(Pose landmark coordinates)
______

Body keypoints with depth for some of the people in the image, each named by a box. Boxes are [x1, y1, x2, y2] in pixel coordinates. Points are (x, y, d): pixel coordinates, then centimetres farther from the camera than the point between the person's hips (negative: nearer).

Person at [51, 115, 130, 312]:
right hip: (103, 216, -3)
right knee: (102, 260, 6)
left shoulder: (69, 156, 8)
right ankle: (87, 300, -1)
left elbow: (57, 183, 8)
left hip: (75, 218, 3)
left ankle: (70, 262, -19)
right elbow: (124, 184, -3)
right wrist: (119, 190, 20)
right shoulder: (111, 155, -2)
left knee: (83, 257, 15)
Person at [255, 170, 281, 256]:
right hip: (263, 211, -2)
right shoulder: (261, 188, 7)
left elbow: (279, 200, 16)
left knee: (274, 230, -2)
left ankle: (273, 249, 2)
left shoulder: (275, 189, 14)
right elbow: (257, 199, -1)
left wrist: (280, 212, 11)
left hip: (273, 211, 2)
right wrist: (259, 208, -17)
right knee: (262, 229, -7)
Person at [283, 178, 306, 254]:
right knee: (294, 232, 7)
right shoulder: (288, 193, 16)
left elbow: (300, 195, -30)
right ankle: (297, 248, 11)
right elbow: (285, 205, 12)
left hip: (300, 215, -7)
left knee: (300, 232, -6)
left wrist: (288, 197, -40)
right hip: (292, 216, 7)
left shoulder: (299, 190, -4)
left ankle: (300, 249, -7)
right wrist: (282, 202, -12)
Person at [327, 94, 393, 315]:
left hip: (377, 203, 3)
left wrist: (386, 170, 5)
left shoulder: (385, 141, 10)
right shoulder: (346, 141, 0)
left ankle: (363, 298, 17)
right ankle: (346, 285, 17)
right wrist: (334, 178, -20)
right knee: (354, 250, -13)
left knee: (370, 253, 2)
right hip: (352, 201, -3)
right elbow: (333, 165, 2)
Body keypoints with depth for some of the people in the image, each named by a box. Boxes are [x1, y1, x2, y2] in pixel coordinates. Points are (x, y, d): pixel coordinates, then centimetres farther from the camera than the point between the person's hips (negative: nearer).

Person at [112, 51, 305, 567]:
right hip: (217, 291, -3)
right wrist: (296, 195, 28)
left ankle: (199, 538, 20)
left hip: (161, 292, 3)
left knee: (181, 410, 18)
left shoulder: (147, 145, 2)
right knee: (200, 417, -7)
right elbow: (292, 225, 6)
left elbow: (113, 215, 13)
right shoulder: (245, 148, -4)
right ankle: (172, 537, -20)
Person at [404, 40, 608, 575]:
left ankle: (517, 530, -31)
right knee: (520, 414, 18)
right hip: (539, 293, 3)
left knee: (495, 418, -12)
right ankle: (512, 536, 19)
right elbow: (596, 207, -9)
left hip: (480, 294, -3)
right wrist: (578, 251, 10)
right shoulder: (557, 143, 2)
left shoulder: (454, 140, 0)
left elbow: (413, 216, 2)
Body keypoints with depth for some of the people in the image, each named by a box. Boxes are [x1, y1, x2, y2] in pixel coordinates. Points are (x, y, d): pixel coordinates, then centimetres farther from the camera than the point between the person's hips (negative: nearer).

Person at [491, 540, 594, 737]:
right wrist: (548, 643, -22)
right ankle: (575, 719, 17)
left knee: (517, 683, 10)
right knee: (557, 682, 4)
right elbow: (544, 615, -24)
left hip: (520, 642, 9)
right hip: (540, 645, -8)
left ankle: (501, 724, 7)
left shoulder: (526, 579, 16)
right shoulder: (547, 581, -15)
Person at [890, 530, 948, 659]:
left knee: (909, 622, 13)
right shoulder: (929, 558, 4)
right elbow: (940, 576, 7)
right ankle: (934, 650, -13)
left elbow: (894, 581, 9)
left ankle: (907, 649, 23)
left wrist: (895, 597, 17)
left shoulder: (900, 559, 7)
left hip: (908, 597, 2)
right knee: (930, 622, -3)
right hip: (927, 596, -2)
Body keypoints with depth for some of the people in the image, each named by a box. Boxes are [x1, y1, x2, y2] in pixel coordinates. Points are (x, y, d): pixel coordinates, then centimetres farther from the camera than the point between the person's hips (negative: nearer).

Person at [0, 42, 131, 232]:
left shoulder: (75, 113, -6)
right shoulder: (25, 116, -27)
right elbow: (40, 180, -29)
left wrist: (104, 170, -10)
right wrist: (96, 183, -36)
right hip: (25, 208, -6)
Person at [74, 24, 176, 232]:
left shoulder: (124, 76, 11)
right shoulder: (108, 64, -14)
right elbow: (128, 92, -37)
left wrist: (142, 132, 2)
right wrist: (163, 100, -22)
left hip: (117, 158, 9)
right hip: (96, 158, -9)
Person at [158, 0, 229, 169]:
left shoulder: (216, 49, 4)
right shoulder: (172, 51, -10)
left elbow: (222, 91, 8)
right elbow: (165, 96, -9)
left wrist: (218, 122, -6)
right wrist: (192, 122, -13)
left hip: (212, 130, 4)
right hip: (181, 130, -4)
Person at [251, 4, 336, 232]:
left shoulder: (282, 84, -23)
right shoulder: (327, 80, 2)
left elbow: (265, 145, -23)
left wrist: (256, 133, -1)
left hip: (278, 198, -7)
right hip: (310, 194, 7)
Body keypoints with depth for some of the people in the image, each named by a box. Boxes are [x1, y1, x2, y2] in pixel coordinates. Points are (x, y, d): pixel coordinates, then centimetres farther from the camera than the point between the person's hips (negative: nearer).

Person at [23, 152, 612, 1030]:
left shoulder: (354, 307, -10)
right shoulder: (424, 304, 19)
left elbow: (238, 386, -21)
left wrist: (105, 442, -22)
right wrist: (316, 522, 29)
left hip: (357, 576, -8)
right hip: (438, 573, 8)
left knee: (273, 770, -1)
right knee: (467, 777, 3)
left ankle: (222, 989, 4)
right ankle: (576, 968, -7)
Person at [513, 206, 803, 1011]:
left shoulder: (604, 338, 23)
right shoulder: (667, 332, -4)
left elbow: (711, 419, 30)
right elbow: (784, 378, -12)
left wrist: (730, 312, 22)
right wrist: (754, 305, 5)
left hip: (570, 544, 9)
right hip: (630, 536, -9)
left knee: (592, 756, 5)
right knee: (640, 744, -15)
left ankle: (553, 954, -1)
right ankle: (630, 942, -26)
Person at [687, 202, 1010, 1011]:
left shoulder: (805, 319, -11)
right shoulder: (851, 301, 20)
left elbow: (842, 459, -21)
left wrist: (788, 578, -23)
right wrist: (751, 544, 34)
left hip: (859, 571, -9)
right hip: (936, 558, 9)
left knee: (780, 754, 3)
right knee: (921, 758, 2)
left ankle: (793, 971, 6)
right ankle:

______

## EXERCISE PROMPT
Can you print, word for word, the part of the items above that opens with the line containing "right shoulder: (245, 148, -4)" and closes with the line containing "right wrist: (192, 122, -13)", including both of those lines?

## OUTPUT BELOW
right shoulder: (245, 148, -4)
right ankle: (172, 537, -20)
Person at [404, 40, 608, 575]:
left ankle: (517, 530, -31)
right knee: (520, 414, 18)
right hip: (539, 293, 3)
left knee: (495, 418, -12)
right ankle: (512, 536, 19)
right elbow: (596, 207, -9)
left hip: (480, 294, -3)
right wrist: (578, 251, 10)
right shoulder: (557, 143, 2)
left shoulder: (454, 140, 0)
left elbow: (413, 216, 2)
Body keypoints with depth for some of the people in the image, each named by a box. Boxes are [x1, y1, x2, y2] in pixel coordinates. Points are (x, y, d): pixel coordinates, then centimetres farther from the camera than the point between the person's hips (negative: nearer).

Person at [491, 540, 594, 737]:
right wrist: (548, 643, -22)
right ankle: (575, 719, 17)
left knee: (517, 683, 10)
right knee: (557, 682, 4)
right elbow: (544, 615, -24)
left hip: (520, 642, 9)
right hip: (540, 645, -8)
left ankle: (501, 724, 7)
left shoulder: (526, 579, 16)
right shoulder: (547, 581, -15)
Person at [890, 530, 948, 659]:
left knee: (909, 622, 13)
right shoulder: (929, 558, 4)
right elbow: (940, 576, 7)
right ankle: (934, 650, -13)
left elbow: (894, 581, 9)
left ankle: (907, 649, 23)
left wrist: (895, 597, 17)
left shoulder: (900, 559, 7)
left hip: (908, 597, 2)
right knee: (930, 622, -3)
right hip: (927, 596, -2)
Body keypoints with depth for some of the people in the image, each named by a box. Boxes are [x1, y1, x2, y2] in pixel coordinates. Points are (x, y, d): pixel coordinates, then centimetres farther from the camera than the point between the person's hips (negative: nearer).

Person at [0, 42, 131, 232]:
left shoulder: (75, 113, -6)
right shoulder: (25, 116, -27)
right elbow: (40, 180, -29)
left wrist: (104, 170, -10)
right wrist: (96, 183, -36)
right hip: (25, 208, -6)
Person at [74, 24, 176, 232]:
left shoulder: (124, 76, 11)
right shoulder: (108, 64, -14)
right elbow: (128, 92, -37)
left wrist: (142, 132, 2)
right wrist: (163, 100, -22)
left hip: (117, 158, 9)
right hip: (96, 158, -9)
Person at [158, 0, 229, 169]:
left shoulder: (216, 49, 4)
right shoulder: (172, 51, -10)
left elbow: (222, 91, 8)
right elbow: (165, 96, -9)
left wrist: (218, 122, -6)
right wrist: (192, 122, -13)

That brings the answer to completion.